# Max value in list - Power Query



## Dan80

Hi All,

I have imported data into power query and i want to add custom column which states the latest date in the same table (I will then use this in a subsequent formula).  However, I can't for the life of me work out how to do it.  I am trying to use "List.Max" but the column just returns errors.

Not sure how, but I managed to create a query which returns the correct value but I don't know how to reference the value in the subsequent formula.  Any help would be greatly appreciated!  Thanks,

Dan


----------



## ralliartur

You are looking for this solution:

AddCustom = Table.AddColumn(ChangedType, "Custom", each List.Max(ChangedType[a]))

Explanation:
ChangedType - name of previous step in your query
[a] - name of column to look for max

You can add this in advanced editor


----------



## Dan80

Ralliartur - you are seriously brilliant, thanks so much for your help!  

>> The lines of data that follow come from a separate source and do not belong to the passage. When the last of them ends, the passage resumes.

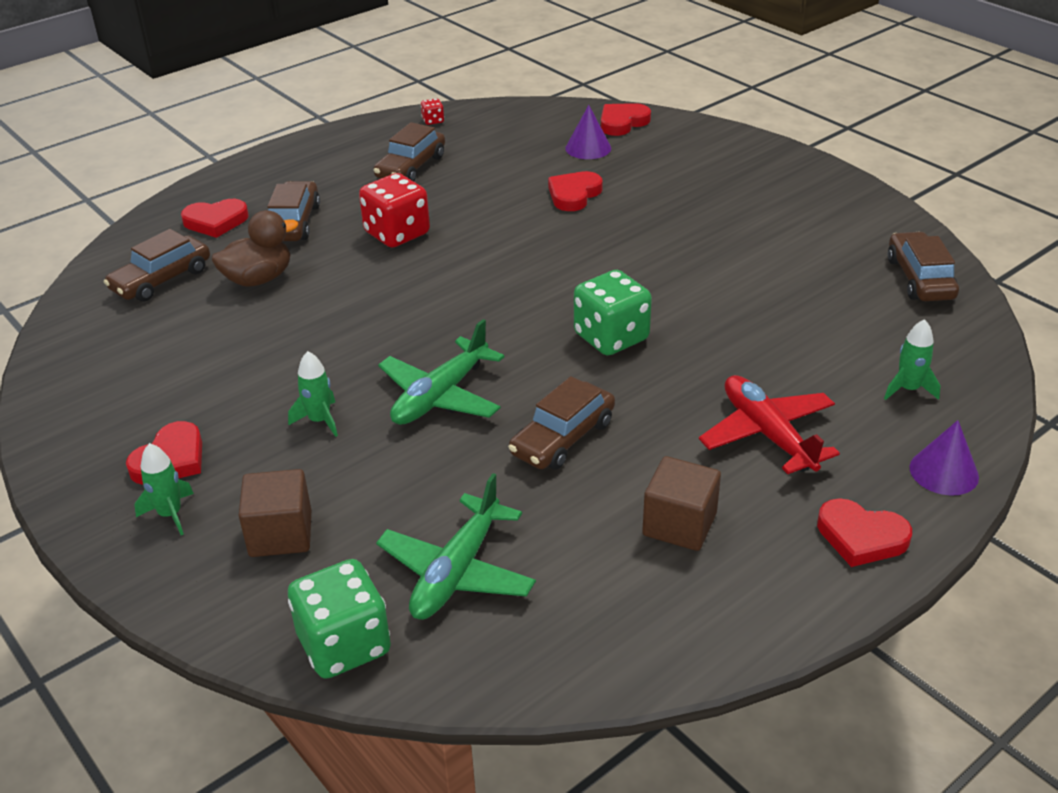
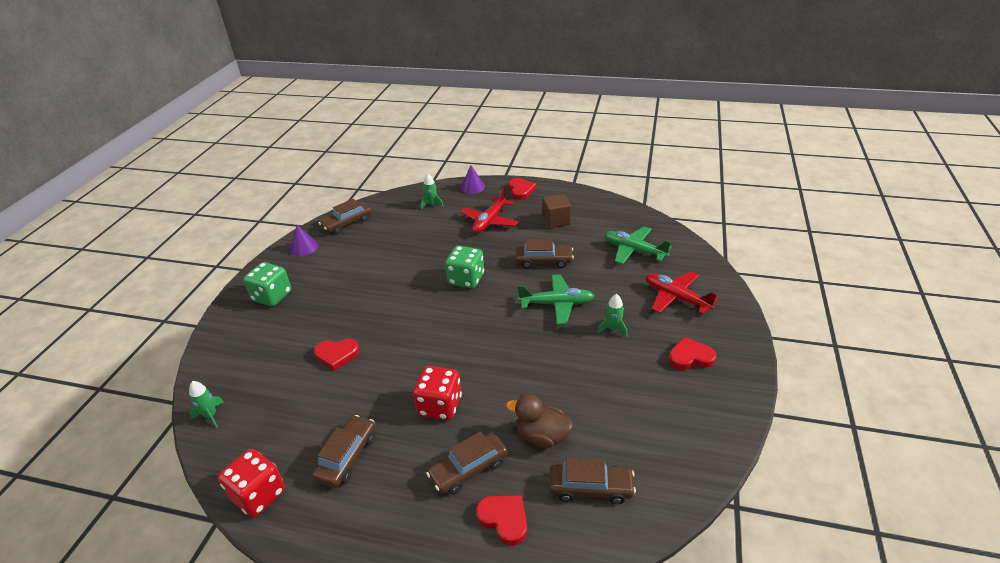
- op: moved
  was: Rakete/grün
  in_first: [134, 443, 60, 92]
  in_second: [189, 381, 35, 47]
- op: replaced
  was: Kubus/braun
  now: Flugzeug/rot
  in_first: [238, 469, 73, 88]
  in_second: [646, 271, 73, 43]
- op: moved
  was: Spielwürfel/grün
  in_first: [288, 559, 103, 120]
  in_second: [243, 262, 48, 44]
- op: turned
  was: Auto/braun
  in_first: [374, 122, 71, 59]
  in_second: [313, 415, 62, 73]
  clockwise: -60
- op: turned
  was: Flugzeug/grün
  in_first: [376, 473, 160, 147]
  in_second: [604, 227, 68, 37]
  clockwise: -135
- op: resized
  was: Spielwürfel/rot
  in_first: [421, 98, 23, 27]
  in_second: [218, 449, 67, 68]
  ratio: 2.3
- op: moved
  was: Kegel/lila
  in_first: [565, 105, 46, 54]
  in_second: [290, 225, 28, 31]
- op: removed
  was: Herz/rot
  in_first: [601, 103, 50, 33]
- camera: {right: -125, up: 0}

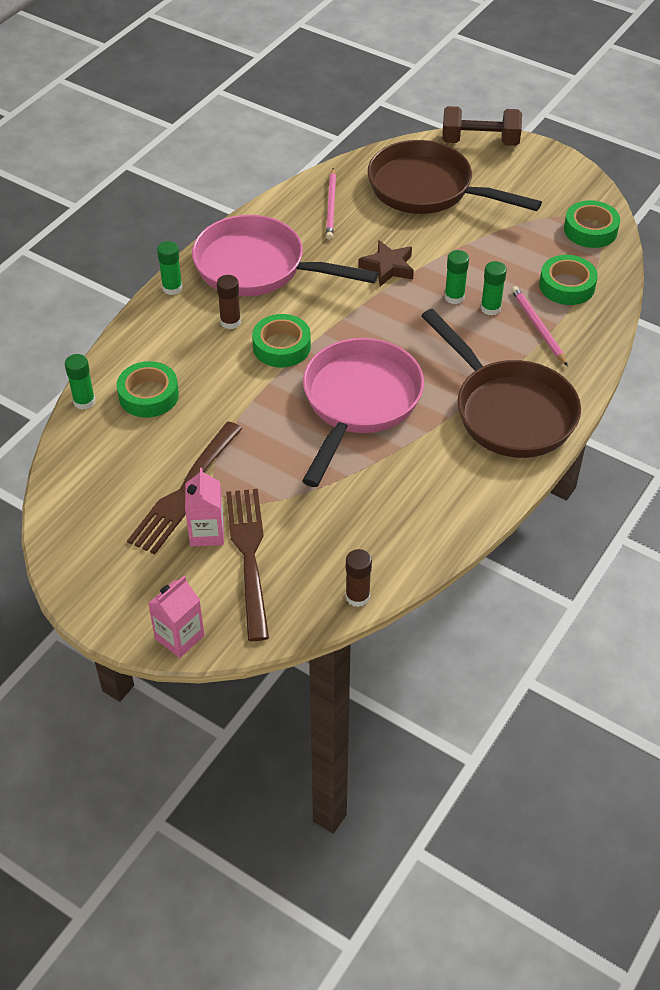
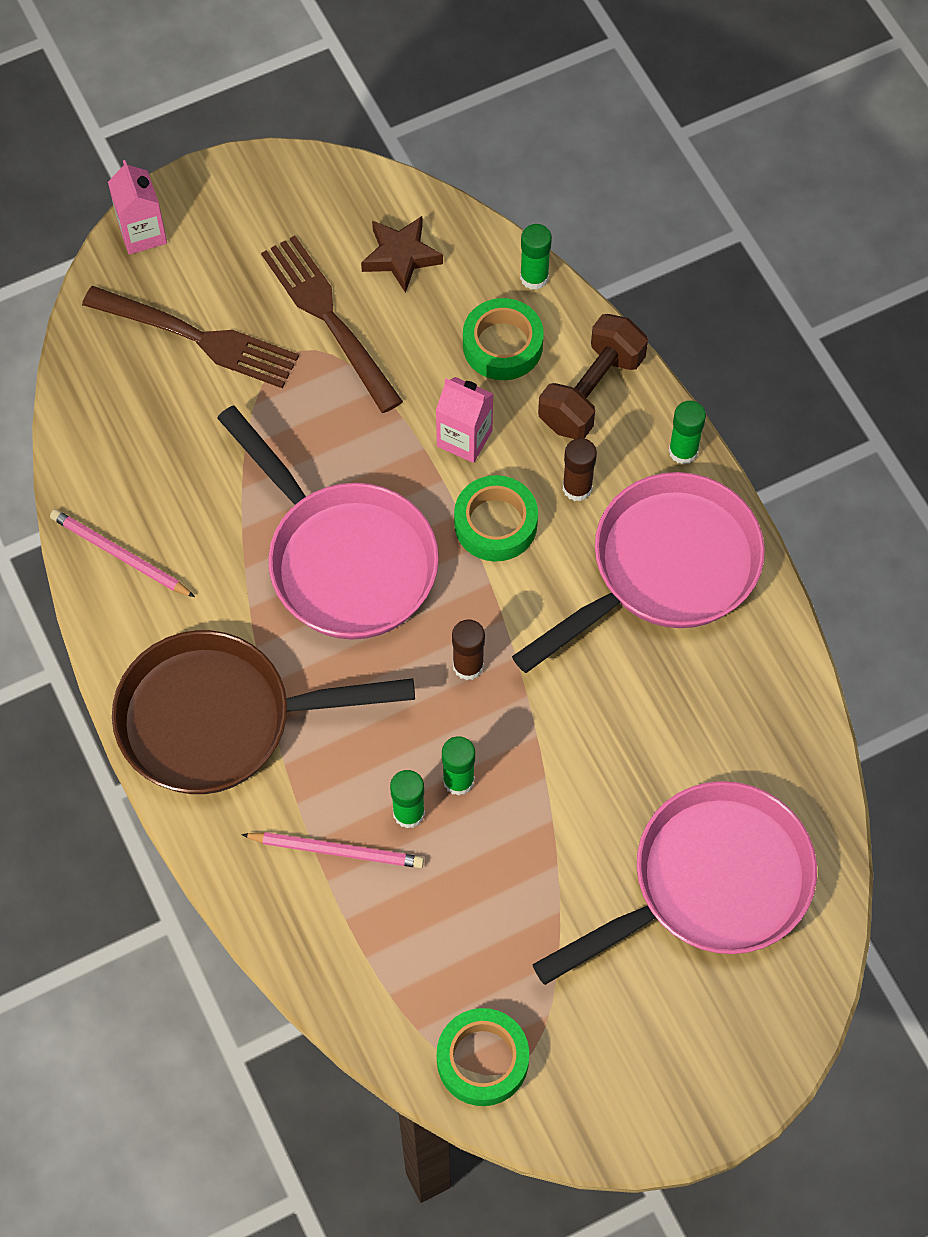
- op: moved
  was: Getränkekarton/rosa
  in_first: [185, 468, 39, 78]
  in_second: [436, 377, 57, 86]
- op: moved
  was: Bleistift/rosa
  in_first: [326, 168, 10, 72]
  in_second: [50, 509, 145, 88]
- op: moved
  was: Klebestift/braun
  in_first: [345, 549, 27, 58]
  in_second: [452, 619, 33, 61]
- op: moved
  was: Stern/braun
  in_first: [358, 240, 56, 46]
  in_second: [361, 216, 82, 77]
- op: recoloured
  was: Pfanne/braun
  now: Pfanne/rosa
  in_first: [367, 140, 175, 74]
  in_second: [532, 781, 285, 204]
- op: moved
  was: Hantel/braun
  in_first: [442, 106, 80, 40]
  in_second: [538, 314, 110, 125]
- op: removed
  was: Klebeband/grün
  in_first: [539, 255, 59, 50]
- camera: {right: 120, up: 15}

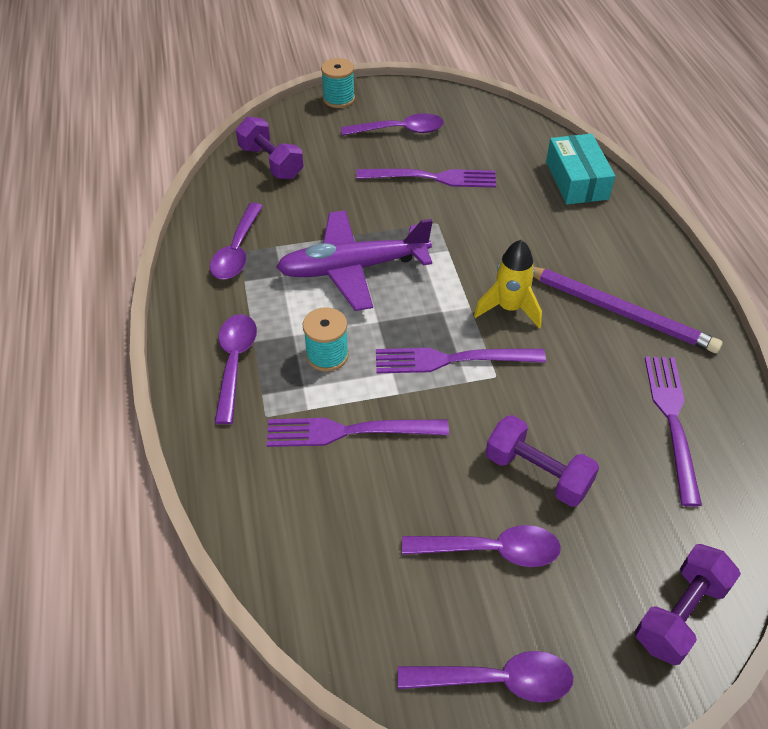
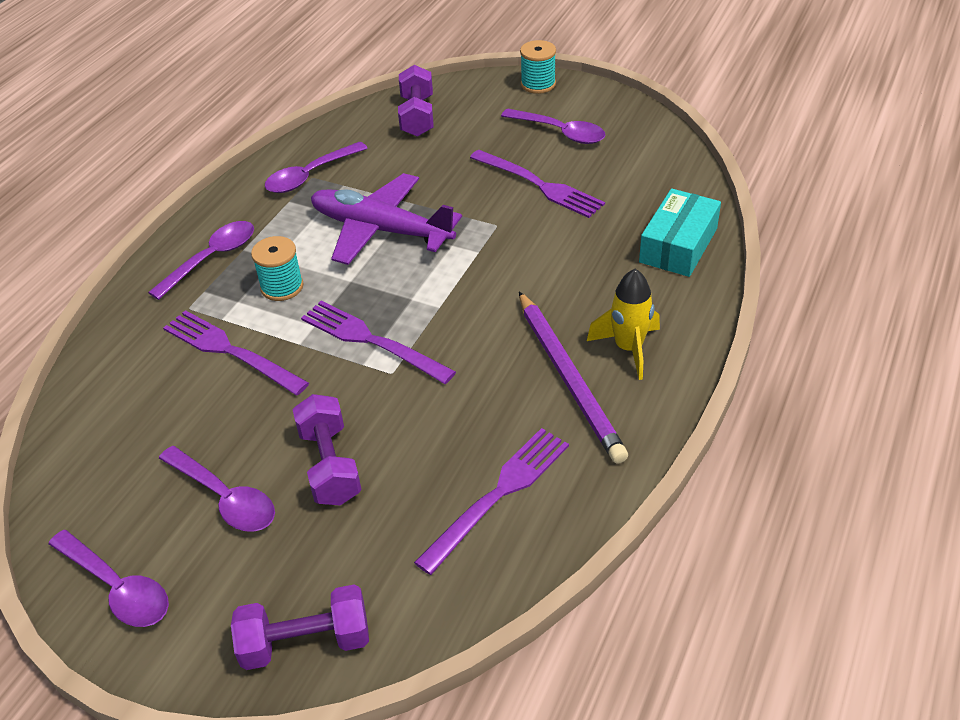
- op: moved
  was: Rakete/gelb
  in_first: [474, 240, 68, 88]
  in_second: [587, 269, 73, 111]
- camera: {right: 40, up: -5}

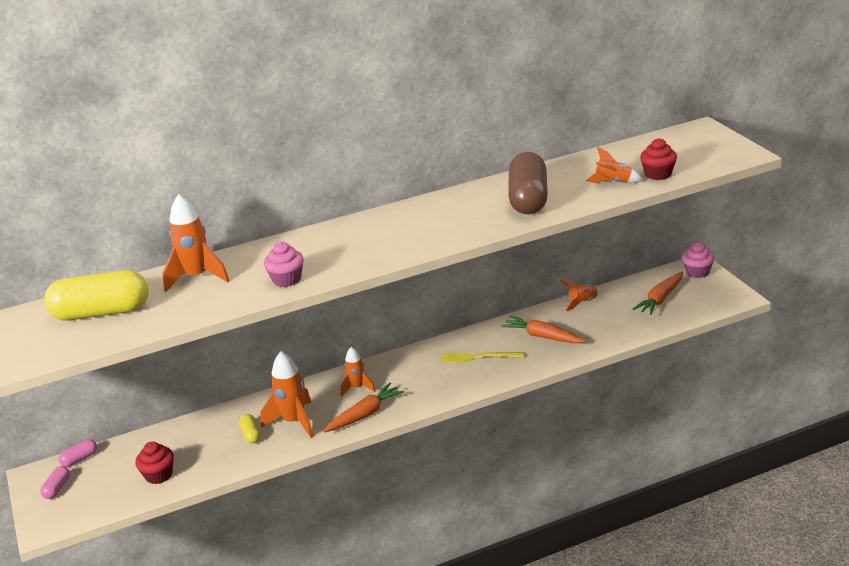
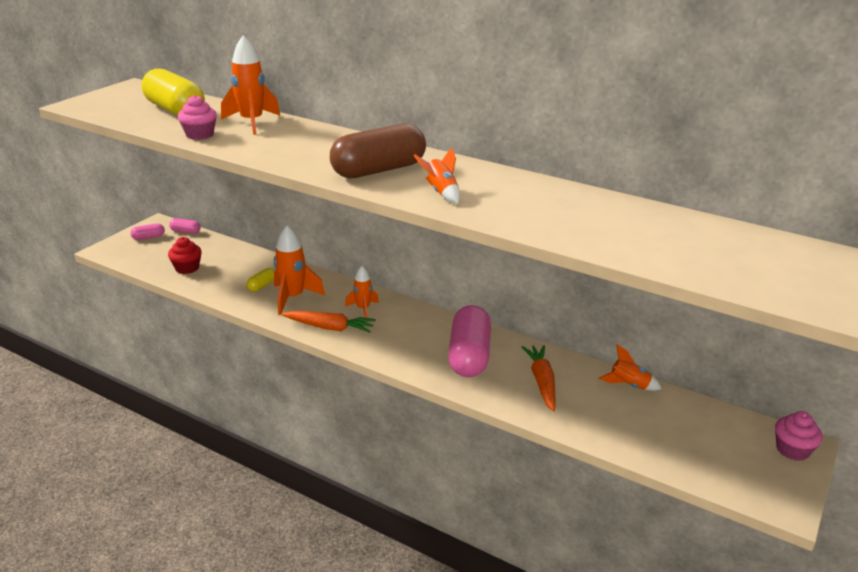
- op: moved
  was: Muffin/rosa
  in_first: [264, 242, 40, 45]
  in_second: [178, 95, 39, 45]
- op: replaced
  was: Gabel/gelb
  now: Kapsel/rosa
  in_first: [441, 352, 83, 11]
  in_second: [448, 305, 43, 72]
- op: moved
  was: Kapsel/braun
  in_first: [508, 152, 40, 62]
  in_second: [330, 123, 96, 55]
- op: moved
  was: Rakete/orange
  in_first: [586, 147, 57, 36]
  in_second: [413, 148, 47, 56]
- op: removed
  was: Karotte/orange
  in_first: [633, 271, 50, 44]
- op: removed
  was: Muffin/rot
  in_first: [640, 138, 37, 42]
- camera: {right: 50, up: 0}

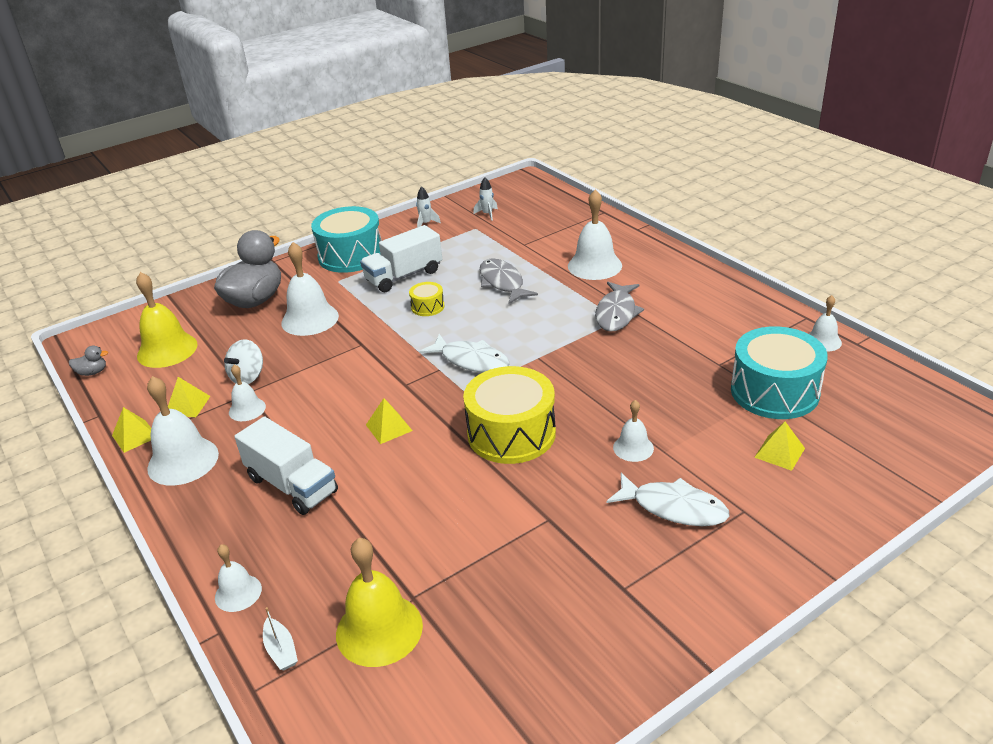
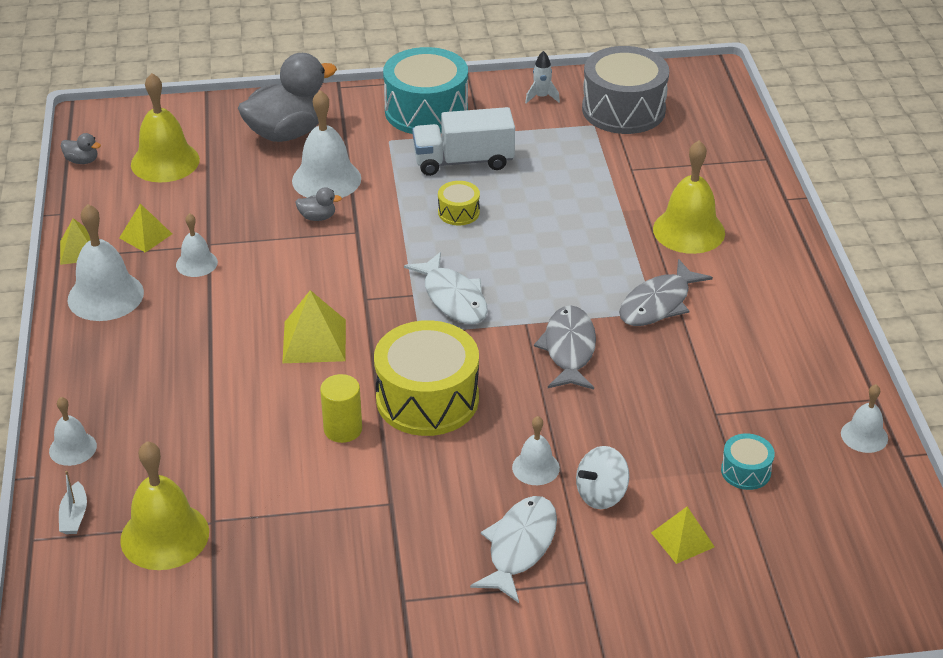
- op: moved
  was: Kreisel/weiß
  in_first: [224, 339, 39, 45]
  in_second: [576, 446, 53, 63]
- op: removed
  was: Lastwagen/weiß
  in_first: [234, 416, 104, 99]
- op: resized
  was: Pyramide/gelb
  in_first: [366, 398, 47, 46]
  in_second: [282, 290, 64, 73]
  ratio: 1.53
- op: replaced
  was: Rakete/weiß
  now: Trommel/grau
  in_first: [473, 177, 25, 44]
  in_second: [582, 46, 87, 88]
- op: moved
  was: Fisch/grau
  in_first: [480, 258, 58, 46]
  in_second: [534, 305, 62, 85]
- op: recoloured
  was: Glocke/weiß
  now: Glocke/gelb
  in_first: [568, 190, 54, 90]
  in_second: [653, 140, 72, 114]
- op: turned
  was: Fisch/weiß
  in_first: [607, 473, 123, 53]
  in_second: [470, 496, 87, 107]
  clockwise: -120
- op: resized
  was: Trommel/türkis
  in_first: [731, 326, 97, 93]
  in_second: [721, 434, 54, 56]
  ratio: 0.46
- op: added
  now: Ente/grau
  in_second: [296, 187, 46, 34]
- op: added
  now: Vollzylinder/gelb
  in_second: [320, 374, 42, 69]
- camera: {right: 25, up: 5}

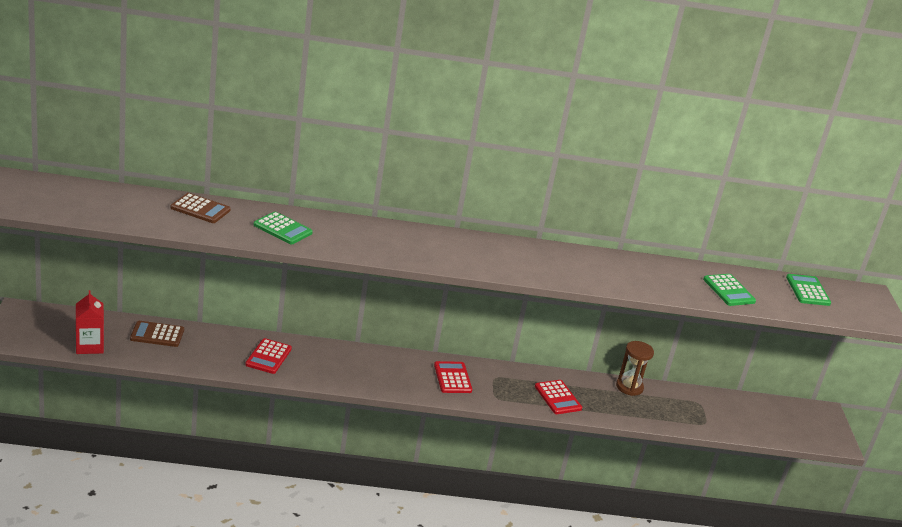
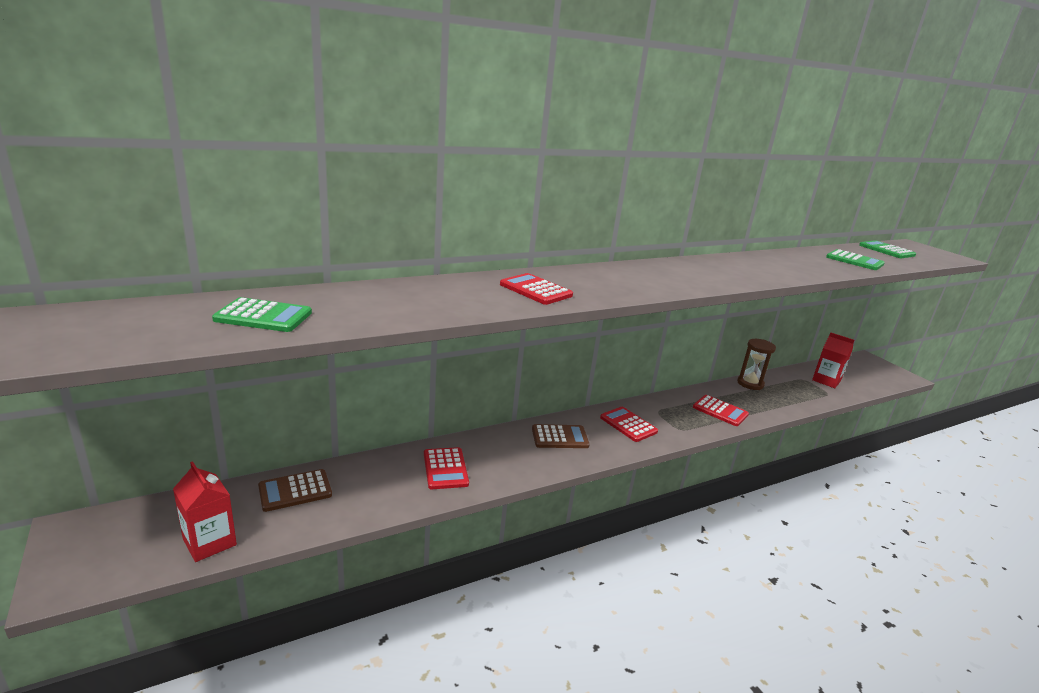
- op: moved
  was: Taschenrechner/braun
  in_first: [170, 193, 61, 30]
  in_second: [532, 424, 58, 24]
- op: moved
  was: Taschenrechner/grün
  in_first: [254, 212, 59, 32]
  in_second: [212, 297, 100, 35]
- op: added
  now: Taschenrechner/rot
  in_second: [500, 273, 73, 32]
- op: added
  now: Getränkekarton/rot
  in_second: [812, 332, 43, 56]
- camera: {right: -25, up: -5}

Where did you learn this 'stuff'?  As you can tell I am new to all things 'Power' - did you pick it up through using 'Power' or is the 'coding' similar to something else?  I am finding this stuff incredibly useful and would like to train up on it but in a more structured way to what I am doing now which is, have a go, when stuck, go on this forum.  Thanks again, first class!

dan


----------



## ralliartur

Thanks,

I've learned from books and blogs (and my own work):

Books: 
1. Power Query for Power BI and Excel
2. M Is for (Data) Monkey: A Guide to the M Language in Excel Power Query

Blogs:
1. Chris Webb - https://blog.crossjoin.co.uk/category/power-query/
2. Ken Plus - The Ken Puls (Excelguru) Blog (useful patterns -> https://www.powerquery.training/patterns/)
and other blogs where Power BI is mentioned


In most cases you can do all transformations by only using ribbon, but if you want to do more you need to get familiar with M code, and you'll need to learn it from scratch. This is the place where blogs are relevant - you'll find really cool stuff there. Good luck for you.


----------